• _Try it_
The answer must consist of every line in the data that contains "ossma".
^^^^
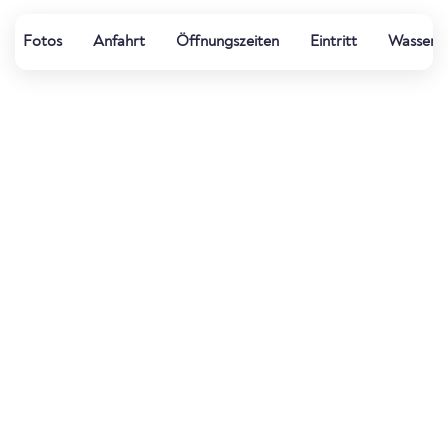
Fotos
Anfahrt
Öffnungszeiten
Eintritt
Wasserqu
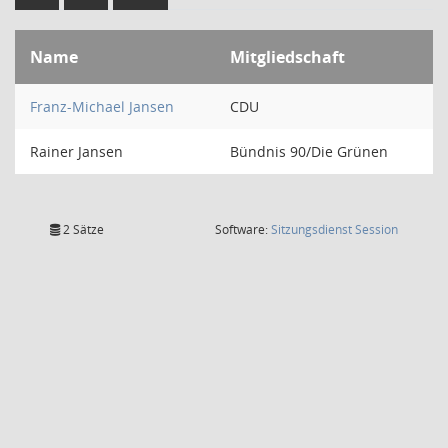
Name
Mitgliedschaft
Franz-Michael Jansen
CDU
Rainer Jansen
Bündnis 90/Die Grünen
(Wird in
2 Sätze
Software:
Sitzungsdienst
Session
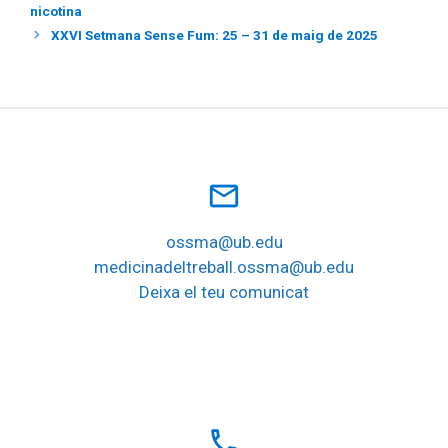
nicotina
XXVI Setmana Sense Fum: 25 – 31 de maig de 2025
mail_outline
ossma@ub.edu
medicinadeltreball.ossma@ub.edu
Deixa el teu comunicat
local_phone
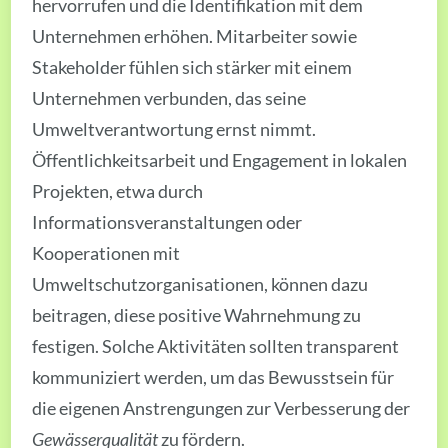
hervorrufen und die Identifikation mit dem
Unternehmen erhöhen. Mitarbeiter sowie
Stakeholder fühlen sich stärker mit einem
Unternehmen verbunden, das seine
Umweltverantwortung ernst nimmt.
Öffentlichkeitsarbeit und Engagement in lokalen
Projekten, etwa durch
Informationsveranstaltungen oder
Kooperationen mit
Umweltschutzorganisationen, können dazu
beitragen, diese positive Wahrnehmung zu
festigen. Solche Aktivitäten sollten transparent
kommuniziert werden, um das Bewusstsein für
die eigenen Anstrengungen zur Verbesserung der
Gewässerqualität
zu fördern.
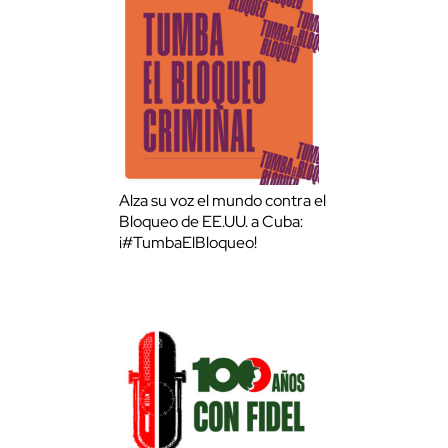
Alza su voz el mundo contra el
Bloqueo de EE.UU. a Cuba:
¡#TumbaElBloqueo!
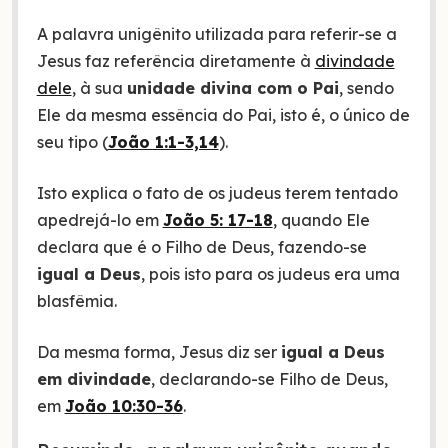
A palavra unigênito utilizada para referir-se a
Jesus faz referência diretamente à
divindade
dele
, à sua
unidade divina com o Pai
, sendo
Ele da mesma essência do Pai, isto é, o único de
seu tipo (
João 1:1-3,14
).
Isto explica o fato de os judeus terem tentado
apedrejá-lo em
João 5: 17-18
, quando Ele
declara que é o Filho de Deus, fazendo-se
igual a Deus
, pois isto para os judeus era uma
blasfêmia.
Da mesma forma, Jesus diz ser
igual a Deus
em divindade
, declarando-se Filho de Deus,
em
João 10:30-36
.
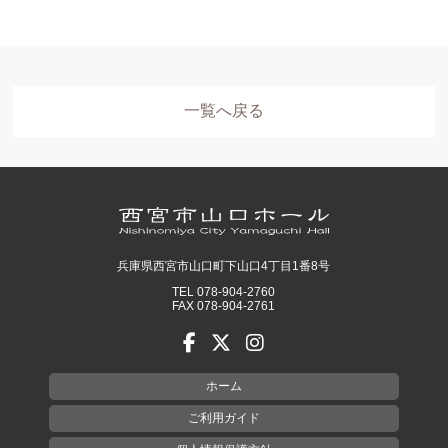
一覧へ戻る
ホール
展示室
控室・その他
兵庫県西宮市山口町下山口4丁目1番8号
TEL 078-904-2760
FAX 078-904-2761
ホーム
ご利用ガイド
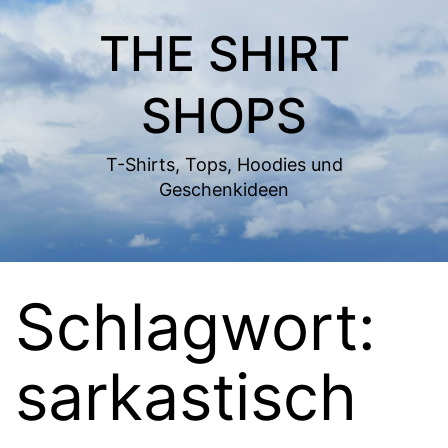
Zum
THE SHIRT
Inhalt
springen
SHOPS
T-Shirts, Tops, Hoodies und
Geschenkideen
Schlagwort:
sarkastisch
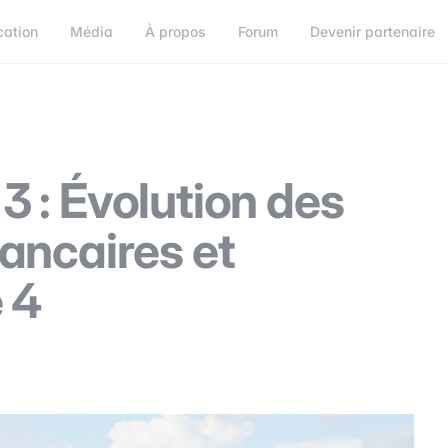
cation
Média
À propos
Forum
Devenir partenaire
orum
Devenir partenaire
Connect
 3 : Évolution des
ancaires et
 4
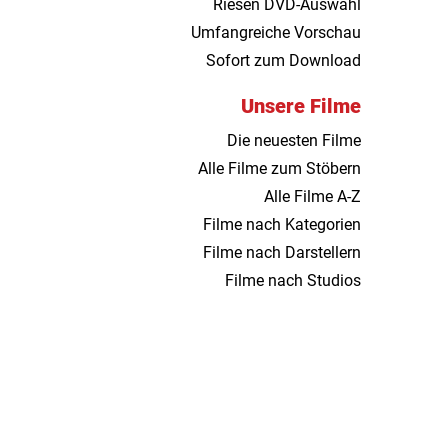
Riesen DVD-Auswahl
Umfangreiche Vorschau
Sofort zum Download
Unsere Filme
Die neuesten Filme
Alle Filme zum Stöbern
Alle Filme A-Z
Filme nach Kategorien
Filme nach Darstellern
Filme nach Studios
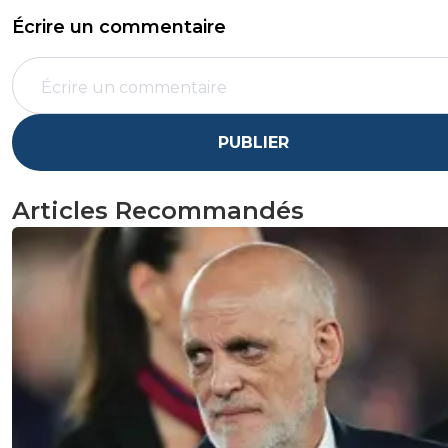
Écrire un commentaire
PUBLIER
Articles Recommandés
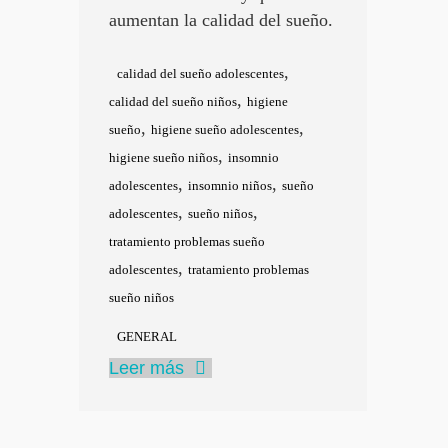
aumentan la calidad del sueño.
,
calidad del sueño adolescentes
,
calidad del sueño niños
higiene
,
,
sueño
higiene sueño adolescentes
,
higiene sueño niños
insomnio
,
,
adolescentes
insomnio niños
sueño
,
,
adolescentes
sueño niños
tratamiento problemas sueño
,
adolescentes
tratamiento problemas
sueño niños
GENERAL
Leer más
^^^^
• _Answer to the problem_
ossma@ub.edu
medicinadeltreball.ossma@ub.edu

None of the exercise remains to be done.